Çevirirken her şeyi söylemenin mümkün olduğu “bir yer”in varlığına güvenebiliyoruz. Çünkü önümüzde bitmiş bir edebi metin var. Bir şey söylerken her şeyi söylemeyi başarmış bir şiir var, örneğin. Verdiğimiz her kararla, seçtiğimiz her kelime ile hem bu yere yaklaşıyoruz hem de bu yerden uzaklaşıyoruz. Özdemir Asaf, “Tohum” başlıklı şiirinde şöyle yazıyor:
Öyle bir kelime söylesem ki diyorum,
Dışarıda bir başkası kalmasa.
Fakat mümkün değil. Aynı kelime etrafında buluşmamız mümkün değil. Kelimeler şiire yerleşti mi, aynen tohumlar gibi filizlenip, farklı yönlere uzanıp çoğalıyorlar. Bir kelime, ağırlığı ne olursa olsun, toprağa ekildi mi, illa ki bir hayata, hayatlara kavuşacaktır. Asıl sorun, kelimelerin kifayetsiz olması değil, şiire kavuştuklarında durmadan çoğalmalarıdır. Çevirirken de bu mertebeye yaklaştığımızı hissetmek, yani seçtiğimiz her kelimeyi şiirin soluduğu hayata dahil edebilmek muhteşem bir duygu. Mümkün mü? Sanmıyorum. Hele maceraperest olmadan hiç mümkün değil! Nasıl ki kendimizi tanımak ve özgür bir kişilik geliştirmek için kimi zaman evden uzaklara gitmek gerekiyorsa, çeviride de ana metinden kopabilmeyi ve yeni, özgür bir metin yaratabilmek için çeşitli riskleri göze almayı öğrenmemiz gerekir.

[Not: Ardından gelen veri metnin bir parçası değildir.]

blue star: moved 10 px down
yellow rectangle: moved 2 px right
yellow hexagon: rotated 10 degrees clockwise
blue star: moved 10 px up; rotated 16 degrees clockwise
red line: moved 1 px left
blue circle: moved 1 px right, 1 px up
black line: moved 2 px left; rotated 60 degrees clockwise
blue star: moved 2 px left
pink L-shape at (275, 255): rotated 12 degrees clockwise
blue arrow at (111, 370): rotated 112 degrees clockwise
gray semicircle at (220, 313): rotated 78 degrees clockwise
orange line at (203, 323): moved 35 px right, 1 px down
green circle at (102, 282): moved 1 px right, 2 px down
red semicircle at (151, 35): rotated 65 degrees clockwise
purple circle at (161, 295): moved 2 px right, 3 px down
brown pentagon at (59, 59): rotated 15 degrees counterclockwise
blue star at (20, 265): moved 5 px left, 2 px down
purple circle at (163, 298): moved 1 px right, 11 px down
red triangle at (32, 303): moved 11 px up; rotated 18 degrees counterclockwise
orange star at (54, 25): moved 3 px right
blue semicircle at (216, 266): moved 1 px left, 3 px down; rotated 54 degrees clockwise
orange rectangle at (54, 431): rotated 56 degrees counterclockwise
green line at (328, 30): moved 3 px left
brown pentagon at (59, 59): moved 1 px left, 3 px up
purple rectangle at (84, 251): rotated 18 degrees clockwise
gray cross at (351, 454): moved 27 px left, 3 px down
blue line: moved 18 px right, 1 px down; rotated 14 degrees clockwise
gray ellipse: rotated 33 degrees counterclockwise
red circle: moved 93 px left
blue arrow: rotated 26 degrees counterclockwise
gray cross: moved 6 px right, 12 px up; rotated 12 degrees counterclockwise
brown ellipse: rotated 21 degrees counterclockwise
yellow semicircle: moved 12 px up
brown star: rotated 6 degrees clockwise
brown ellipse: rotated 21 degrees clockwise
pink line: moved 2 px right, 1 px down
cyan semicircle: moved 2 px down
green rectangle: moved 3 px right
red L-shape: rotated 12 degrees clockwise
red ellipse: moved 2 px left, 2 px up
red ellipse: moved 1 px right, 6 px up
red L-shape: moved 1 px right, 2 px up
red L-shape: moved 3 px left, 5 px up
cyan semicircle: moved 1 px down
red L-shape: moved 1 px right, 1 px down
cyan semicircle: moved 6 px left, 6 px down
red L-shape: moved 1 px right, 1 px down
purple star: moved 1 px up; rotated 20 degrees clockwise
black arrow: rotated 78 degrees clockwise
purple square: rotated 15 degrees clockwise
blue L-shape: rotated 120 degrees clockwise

En büyük hayalim Tezer Özlü’yü yabancı okurlarla buluşturmak. Uzun süredir onun öykülerini İngilizceye çevirmeye çalışıyorum. Türk şiiri üzerine çeşitli yazılar kaleme almaktayım. Şiir de yazıyorum fakat kendime şair diyebilmem için daha çok yol kat etmem gerekiyor.